As a Beatles documentary airs and Liverpool’s new museum opens, get your ticket to ride and … join the Fab Tour!
- Rob McGibbon and his family check in at Liverpool’s Hard Days Night Hotel
- At the Liverpool Beatles Museum, find the band’s drum kits and costumes.
- He stops at the childhood homes of Paul McCartney and John Lennon during his journey.
Sitting at a 1950s upright piano in Paul McCartney’s childhood living room seems like an imposition, especially when all I can do is hit the keys at random.

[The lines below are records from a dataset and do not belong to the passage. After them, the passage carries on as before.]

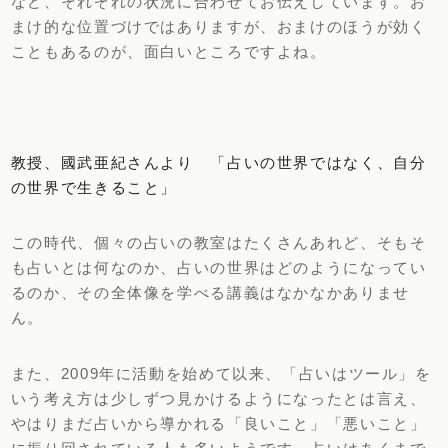
など、それぞれの状況に合わせてお伝えしています。お
まけ的な位置づけではありますが、おまけのほうが効く
こともあるのが、面白いところですよね。
教授、國武亜紀さんより 「占いの世界ではなく、自分
の世界で生きること」
この時代、個々の占いの教室はたくさんあれど、そもそ
も占いとは何なのか、占いの世界はどのようになってい
るのか、その全体像を学べる講義はなかなかありませ
ん。
また、2009年に活動を始めて以来、「占いはツール」を
いう考え方は少しずつ見かけるようになったとは言え、
やはりまだ占いから導かれる「良いこと」「悪いこと」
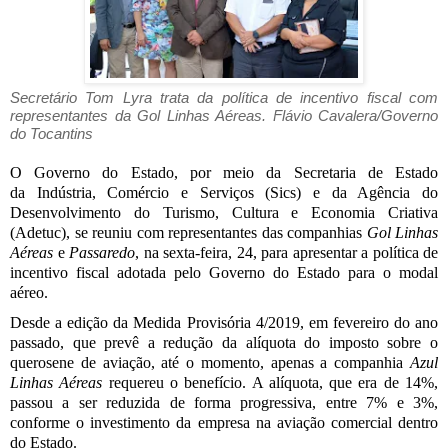
Secretário Tom Lyra trata da política de incentivo fiscal com
representantes da Gol Linhas Aéreas. Flávio Cavalera/Governo
do Tocantins
O Governo do Estado, por meio da Secretaria de Estado
da Indústria, Comércio e Serviços (Sics) e da Agência do
Desenvolvimento do Turismo, Cultura e Economia Criativa
(Adetuc), se reuniu com representantes das companhias
Gol Linhas
Aéreas
e
Passaredo
, na sexta-feira, 24, para apresentar a política de
incentivo fiscal adotada pelo Governo do Estado para o modal
aéreo.
Desde a edição da Medida Provisória 4/2019, em fevereiro do ano
passado, que prevê a redução da alíquota do imposto sobre o
querosene de aviação, até o momento, apenas a companhia
Azul
Linhas Aéreas
requereu o benefício. A alíquota, que era de 14%,
passou a ser reduzida de forma progressiva, entre 7% e 3%,
conforme o investimento da empresa na aviação comercial dentro
do Estado.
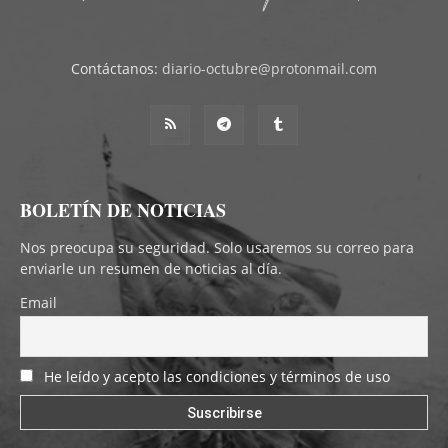
Contáctanos:
diario-octubre@protonmail.com
BOLETÍN DE NOTICIAS
Nos preocupa su seguridad. Solo usaremos su correo para
enviarle un resumen de noticias al día.
Email
He leído y acepto las condiciones y términos de uso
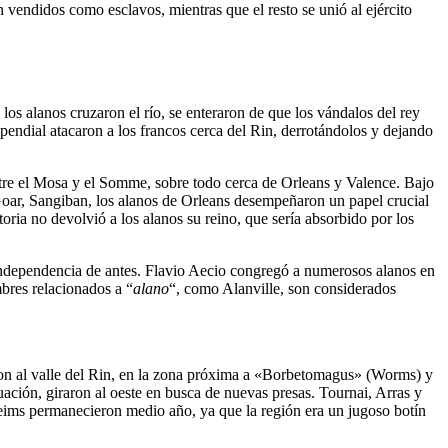
 vendidos como esclavos, mientras que el resto se unió al ejército
los alanos cruzaron el río, se enteraron de que los vándalos del rey
pendial atacaron a los francos cerca del Rin, derrotándolos y dejando
ntre el Mosa y el Somme, sobre todo cerca de Orleans y Valence. Bajo
Goar, Sangiban, los alanos de Orleans desempeñaron un papel crucial
ctoria no devolvió a los alanos su reino, que sería absorbido por los
 la independencia de antes. Flavio Aecio congregó a numerosos alanos en
bres relacionados a “
alano
“, como Alanville, son considerados
eron al valle del Rin, en la zona próxima a «Borbetomagus» (Worms) y
uación, giraron al oeste en busca de nuevas presas. Tournai, Arras y
Reims permanecieron medio año, ya que la región era un jugoso botín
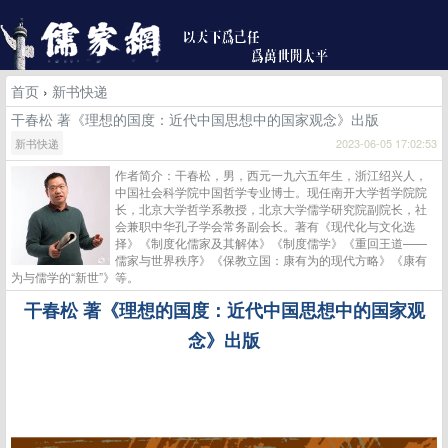
首页
›
新书快递
干春松 著《理想的国度：近代中国思想中的国家观念》出版
新书快递
2023-06-05 17:02:53
作者简介：干春松，男，西元一九六五年生，浙江绍兴人，
中国社会科学院中国哲学专业博士。现任南开大学哲学院院
长，北京大学哲学系教授，北京大学儒学研究院副院长，社
会兼职中华孔子学会常务副会长。著有《现代化与文化选
择》《制度化儒家及其解体》《制度儒学》《重回王道——
儒家与世界秩序》《保教立国：康有为的现代方略》《康有
为与儒学的“新世”》等。
干春松
著《理想的国度：近代中国思想中的国家观
念》出版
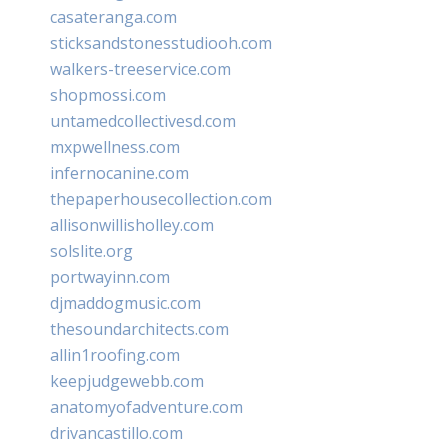
casateranga.com
sticksandstonesstudiooh.com
walkers-treeservice.com
shopmossi.com
untamedcollectivesd.com
mxpwellness.com
infernocanine.com
thepaperhousecollection.com
allisonwillisholley.com
solslite.org
portwayinn.com
djmaddogmusic.com
thesoundarchitects.com
allin1roofing.com
keepjudgewebb.com
anatomyofadventure.com
drivancastillo.com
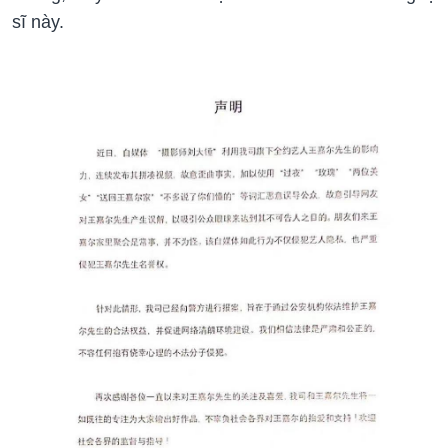
sĩ này.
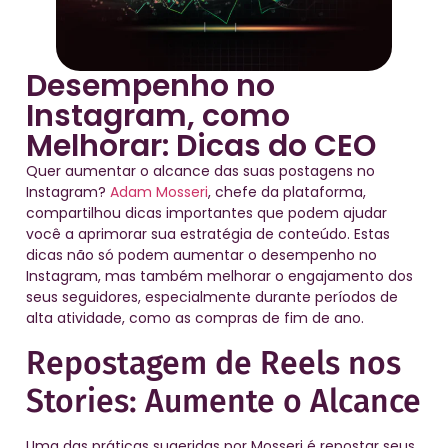
Desempenho no
Instagram, como
Melhorar: Dicas do CEO
Quer aumentar o alcance das suas postagens no
Instagram?
Adam Mosseri
, chefe da plataforma,
compartilhou dicas importantes que podem ajudar
você a aprimorar sua estratégia de conteúdo. Estas
dicas não só podem aumentar o desempenho no
Instagram, mas também melhorar o engajamento dos
seus seguidores, especialmente durante períodos de
alta atividade, como as compras de fim de ano.
Repostagem de Reels nos
Stories: Aumente o Alcance
Uma das práticas sugeridas por Mosseri é repostar seus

But it’s also extraordinarily exciting to be here on the eve of a three-part documentary, The Beatles: Get Back, directed by Peter Jackson, which begins tomorrow on Disney +.
This long-awaited fly-on-the-wall movie will take everyone to the final chapter of The Beatles. But stepping into Macca’s townhouse at 20 Forthlin Road, five miles from downtown, helps you relive the days before the Beatlemania frenzy.

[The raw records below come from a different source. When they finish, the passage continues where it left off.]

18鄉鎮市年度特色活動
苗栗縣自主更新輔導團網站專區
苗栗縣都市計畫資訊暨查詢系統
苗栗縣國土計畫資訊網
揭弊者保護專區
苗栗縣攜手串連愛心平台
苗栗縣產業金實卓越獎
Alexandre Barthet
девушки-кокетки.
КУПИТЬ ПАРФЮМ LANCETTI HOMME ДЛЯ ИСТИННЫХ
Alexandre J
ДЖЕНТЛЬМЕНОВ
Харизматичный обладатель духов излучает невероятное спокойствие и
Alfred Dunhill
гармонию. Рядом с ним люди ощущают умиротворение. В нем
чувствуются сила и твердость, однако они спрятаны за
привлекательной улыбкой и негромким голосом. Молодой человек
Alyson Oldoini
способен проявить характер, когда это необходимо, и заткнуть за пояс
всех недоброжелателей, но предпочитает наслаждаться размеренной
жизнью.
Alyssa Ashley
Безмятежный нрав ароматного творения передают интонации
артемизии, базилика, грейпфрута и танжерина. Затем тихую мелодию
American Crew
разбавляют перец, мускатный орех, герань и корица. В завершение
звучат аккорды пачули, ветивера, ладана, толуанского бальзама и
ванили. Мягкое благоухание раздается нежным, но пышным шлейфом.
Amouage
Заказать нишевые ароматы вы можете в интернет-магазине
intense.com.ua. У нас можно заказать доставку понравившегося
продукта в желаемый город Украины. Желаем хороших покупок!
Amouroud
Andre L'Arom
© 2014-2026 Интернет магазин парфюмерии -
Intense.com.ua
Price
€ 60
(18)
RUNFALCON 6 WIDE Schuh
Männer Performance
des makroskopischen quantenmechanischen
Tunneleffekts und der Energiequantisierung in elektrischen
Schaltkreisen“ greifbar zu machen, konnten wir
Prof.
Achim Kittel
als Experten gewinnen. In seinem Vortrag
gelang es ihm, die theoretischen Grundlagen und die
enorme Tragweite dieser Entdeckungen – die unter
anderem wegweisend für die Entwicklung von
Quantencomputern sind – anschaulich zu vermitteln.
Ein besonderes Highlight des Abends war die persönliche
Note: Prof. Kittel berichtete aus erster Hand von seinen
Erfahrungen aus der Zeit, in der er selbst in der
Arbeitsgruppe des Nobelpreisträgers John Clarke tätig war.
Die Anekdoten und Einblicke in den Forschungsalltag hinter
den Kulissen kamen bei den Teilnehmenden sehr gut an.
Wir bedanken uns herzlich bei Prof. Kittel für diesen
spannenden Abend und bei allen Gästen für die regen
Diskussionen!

Beatlemania: statues of the band on the Liverpool Waterfront. Rob and his family posed with the Fab Four on their tour.
I am here with my wife and our 13 year old son on the first stop on a tour of the Beatles sights in Liverpool.
The house, in the Allerton suburb, is now managed by the National Trust. McCartney and his younger brother Mike advised the Trust closely on every detail, so it has a wonderful 1960s authenticity, from the choice and placement of furniture, to the shabby curtains and rugs.
About a mile away on Menlove Avenue is Mendips, John Lennon’s row house where he lived with his Aunt Mimi and Uncle George Smith.
The house was bought by Yoko Ono in 2002 to prevent it from falling into private hands. He then donated it to the Trust.
It’s creepy to be standing in Lennon’s meager upstairs bedroom. Framed on the bed is a touching letter from his widow Yoko. “Everything that happened afterwards sprouted from John’s dreams in his little bedroom,” he writes.
Rob enjoyed taking ‘a deep dive into The Beatles Story museum’, pictured
From the house, we see the place where John’s mother, Julia, was killed by a car in 1958 when John was 17 years old. Then we went down to Strawberry Field, the grounds of a large house where I played as a child. It is now a newly renovated Salvation Army center.
We then hopped in a Fab 4 Taxi to go here, there and everywhere with our cheerful driver Phil as the lead vocals. An expanded playlist of Beatles anecdotes unfolds with a grinning flash of golden grindstones. He takes us to the houses of George and Ringo, and then to Woolton to see the grave of Penny Lane and Eleanor Rigby in St. Peter’s Church. Across the street, we find ourselves in the exact spot where John and Paul first met on July 6, 1957.
Our tour proceeds at a breakneck pace, so we later relax in the Lennon Suite at the Hard Days Night Hotel, complete with a white baby grand piano, before reaching the city center. We posed next to the bronze statues of the Fab Four on the docks, before diving into the nearby Beatles Story museum. We then walked to Mathew Street, home to the original Cavern Club, which is still a popular basement music venue.
Our latest gig is just down the street at the new Liverpool Beatles Museum, owned by Roag Best, half-brother of legendary ex-Beatles drummer Pete. They have the same mother, Mona, but Roag’s father is a former Beatles executive and Macca’s childhood friend Neil Aspinall.
There are drum kits, rare signs, costumes, McCartney’s lighter, Brian Epstein’s fountain pen, letters, and original ’60s merchandise galore. There’s even a plastic bag from Apple and some hardwood floors that support Pete’s battery.
Even the most arbitrary artifact related to The Beatles gains reliquary status in Liverpool.